I have been reading about Li-Fi and how it can deliver data faster through the visible spectrum compared to radio waves that Wi-Fi uses.
Like many technologies, it isn’t completely new having been first publicly demonstrated in 2011. Initially the usage was to provide internet access in office spaces where cabling or Wi-Fi wasn’t reliable. Basically, it needs three items to work: a light source, an internet connection and a photo detector.
This is a technology that could help the automotive industry in a few different ways although there are (as always) pros and cons to it.
Li-Fi is significantly faster than current Wi-Fi speeds, in fact, tests show up to 224Gb per second transfer rates. It can also use existing infrastructure, so the configuration is easier to set up and with today’s LED (Light Emitting Diode) light systems would be compact yet powerful.
Li-Fi uses the visual spectrum which is 10,000 times wider than the Wi-Fi radio spectrum. The radio spectrum is now getting overcrowded, so a new method would release some of that traffic. As Li-Fi uses a completely different spectrum, there is no interference so data points can be transmitted without worry of confusion.
Li-Fi is not fully reliable yet in direct sunlight today and it cannot pass through solid walls – it is light based so anything solid will naturally block it.
Like all technologies, this one is in the early stages of development, testing and real world usage. I can see some evolutionary steps that would make it work very well for autonomous transportation, for example, I could see it being used today to provide hotspots on public transport and buses using the existing lighting systems.

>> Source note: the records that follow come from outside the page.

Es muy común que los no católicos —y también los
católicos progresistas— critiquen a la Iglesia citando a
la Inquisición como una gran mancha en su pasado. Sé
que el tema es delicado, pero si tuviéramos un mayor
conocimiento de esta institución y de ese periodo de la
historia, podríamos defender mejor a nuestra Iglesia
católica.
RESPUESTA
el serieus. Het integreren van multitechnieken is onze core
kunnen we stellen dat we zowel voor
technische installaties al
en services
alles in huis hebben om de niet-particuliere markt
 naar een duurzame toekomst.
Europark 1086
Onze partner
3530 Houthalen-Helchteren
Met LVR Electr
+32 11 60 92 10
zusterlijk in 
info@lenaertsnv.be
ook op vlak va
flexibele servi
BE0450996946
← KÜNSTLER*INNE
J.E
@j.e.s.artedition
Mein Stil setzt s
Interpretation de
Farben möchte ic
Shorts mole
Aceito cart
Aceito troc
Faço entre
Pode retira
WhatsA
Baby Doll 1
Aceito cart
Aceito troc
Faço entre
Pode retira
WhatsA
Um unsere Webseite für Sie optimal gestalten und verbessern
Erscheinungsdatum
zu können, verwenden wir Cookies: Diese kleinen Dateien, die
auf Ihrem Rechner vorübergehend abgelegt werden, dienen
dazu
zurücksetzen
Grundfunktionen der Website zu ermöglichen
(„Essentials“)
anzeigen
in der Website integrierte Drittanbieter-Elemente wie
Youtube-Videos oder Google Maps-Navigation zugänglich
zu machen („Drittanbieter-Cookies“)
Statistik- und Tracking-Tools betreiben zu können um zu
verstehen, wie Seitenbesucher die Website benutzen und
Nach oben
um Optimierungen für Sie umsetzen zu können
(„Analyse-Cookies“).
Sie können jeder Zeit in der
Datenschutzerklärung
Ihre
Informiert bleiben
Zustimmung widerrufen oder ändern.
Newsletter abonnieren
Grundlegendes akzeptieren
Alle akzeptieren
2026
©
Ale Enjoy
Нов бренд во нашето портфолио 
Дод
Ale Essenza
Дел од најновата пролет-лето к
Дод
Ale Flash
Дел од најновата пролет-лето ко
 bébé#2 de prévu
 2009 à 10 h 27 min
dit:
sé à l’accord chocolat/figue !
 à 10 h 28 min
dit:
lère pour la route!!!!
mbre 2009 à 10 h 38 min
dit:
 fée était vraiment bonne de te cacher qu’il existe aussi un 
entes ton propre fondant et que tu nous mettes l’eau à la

The key to using it regularly is to enable it to be used in bright sunlight. Researchers are already testing receivers that detect the changes of intensity of the light source – an LED transmitting data changes intensity faster than the slower changes in intensity provided by natural sunlight. However if the engineers could use a different light source – maybe a new form of LED, OLED (Organic) or PHOLED (Phosphorescent Organic), we could see Li-Fi adopted much quicker (assuming costs are kept low).
When that happens, Li-Fi could be added to autonomous cars to share data such as immediate traffic congestion information, changes in road surface data or even car to car communication that helps with drafting or slipstreaming to help reduce energy consumption.
If we encouraged pedestrians to wear light emitting equipment, cars could be aware of night time movements without the need for radar or other technologies to perform over a wide area because data could be transmitted that defines the distance between the car and human.
Most reports about Li-Fi only talk about internet hotspots yet I feel that if the researchers have developed this only to give people access to the Internet then we have missed the point of the technology. Li-Fi should be used for machine-to-machine communications not just to stream cat movies or emails/documents.
Li-Fi could be a major step forward in automotive autonomy or safety technologies.